Childers' report doesn't explicitly point fingers at particular political parties, but the region has been largely dominated by Republican officials during the past four decades covered by the analysis.
While the Republican presidential campaign of former President Donald Trump is clearly making a play for working-class voters by selecting Sen. JD Vance (R-Ohio) as the vice presidential candidate and inviting International Brotherhood of Teamsters general president Sean O'Brien to speak at this week's convention—provoking criticism from progressive politicians and labor leaders—Southern GOP leaders continue to display disdain toward efforts to organize workers.
As Volkswagen employees in Tennessee began voting on whether to join the United Auto Workers in April, six Southern GOP governors put out a joint statement saying they were "highly concerned about the unionization campaign driven by misinformation and scare tactics that the UAW has brought into our states."
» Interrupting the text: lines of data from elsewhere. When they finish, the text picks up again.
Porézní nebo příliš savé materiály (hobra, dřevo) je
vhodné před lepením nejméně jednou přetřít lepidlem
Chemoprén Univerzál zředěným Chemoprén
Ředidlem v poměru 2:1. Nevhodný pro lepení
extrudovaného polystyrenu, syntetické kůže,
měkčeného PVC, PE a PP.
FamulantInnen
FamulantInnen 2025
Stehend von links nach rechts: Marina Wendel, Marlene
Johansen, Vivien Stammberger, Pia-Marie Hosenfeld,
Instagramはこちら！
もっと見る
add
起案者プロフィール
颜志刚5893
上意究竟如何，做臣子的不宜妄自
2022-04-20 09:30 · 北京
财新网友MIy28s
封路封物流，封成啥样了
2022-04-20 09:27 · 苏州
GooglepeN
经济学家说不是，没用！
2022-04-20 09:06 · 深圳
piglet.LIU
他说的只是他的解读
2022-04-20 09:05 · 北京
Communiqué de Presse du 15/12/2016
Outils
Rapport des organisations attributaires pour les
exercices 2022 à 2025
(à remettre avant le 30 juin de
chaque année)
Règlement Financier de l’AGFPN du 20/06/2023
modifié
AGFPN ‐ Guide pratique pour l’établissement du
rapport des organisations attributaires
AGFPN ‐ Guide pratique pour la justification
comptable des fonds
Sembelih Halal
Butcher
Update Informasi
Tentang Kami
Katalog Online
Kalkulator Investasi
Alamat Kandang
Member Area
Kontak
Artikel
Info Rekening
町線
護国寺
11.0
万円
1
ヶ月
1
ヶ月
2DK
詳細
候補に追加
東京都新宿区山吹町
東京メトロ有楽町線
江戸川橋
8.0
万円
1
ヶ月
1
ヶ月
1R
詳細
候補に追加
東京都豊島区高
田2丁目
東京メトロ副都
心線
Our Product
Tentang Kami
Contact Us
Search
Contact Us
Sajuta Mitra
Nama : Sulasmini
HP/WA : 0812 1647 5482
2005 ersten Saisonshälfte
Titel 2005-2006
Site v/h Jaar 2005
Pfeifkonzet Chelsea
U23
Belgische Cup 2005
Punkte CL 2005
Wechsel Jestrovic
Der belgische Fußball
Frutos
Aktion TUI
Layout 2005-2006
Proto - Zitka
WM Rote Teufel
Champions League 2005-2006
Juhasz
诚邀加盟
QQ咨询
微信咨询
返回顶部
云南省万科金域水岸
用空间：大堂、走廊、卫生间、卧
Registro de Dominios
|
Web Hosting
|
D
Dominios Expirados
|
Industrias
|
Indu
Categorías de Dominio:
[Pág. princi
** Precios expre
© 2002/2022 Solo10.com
EPI said at the time that the governors' anti-union statement "clearly shows how scared they are that workers organizing with UAW to improve jobs and wages will upend the highly unequal, failed anti-worker economic development model of Southern states."
The Chattanooga vote was a success, but the following month organizers faced a tough loss at a pair of Mercedes-Benz plants in Alabama, where the UAW is now seeking a new election. Meanwhile, regional GOP policymakers have ramped up attacks on unions, advancing legislation that makes organizing harder.
"To begin to work toward changing the Southern economic development model," Childers argued, "it will be important for Southerners from all backgrounds—across race, ethnicity, gender, immigrant statuses, and income levels—to stand together and build the coalitions needed to demand policymakers create a new economic development model."
The expert urged people across the South to fight for a model that includes a living wage, guaranteed health insurance, pensions, and paid leave.
"Finally, and perhaps most important, workers must be able to come together in a union to demand fair wages and benefits, a safe working environment, and the ability to have a say about their workplace—even when politicians are intransigent," she stressed. "This is a model that would serve the interests of all Southerners."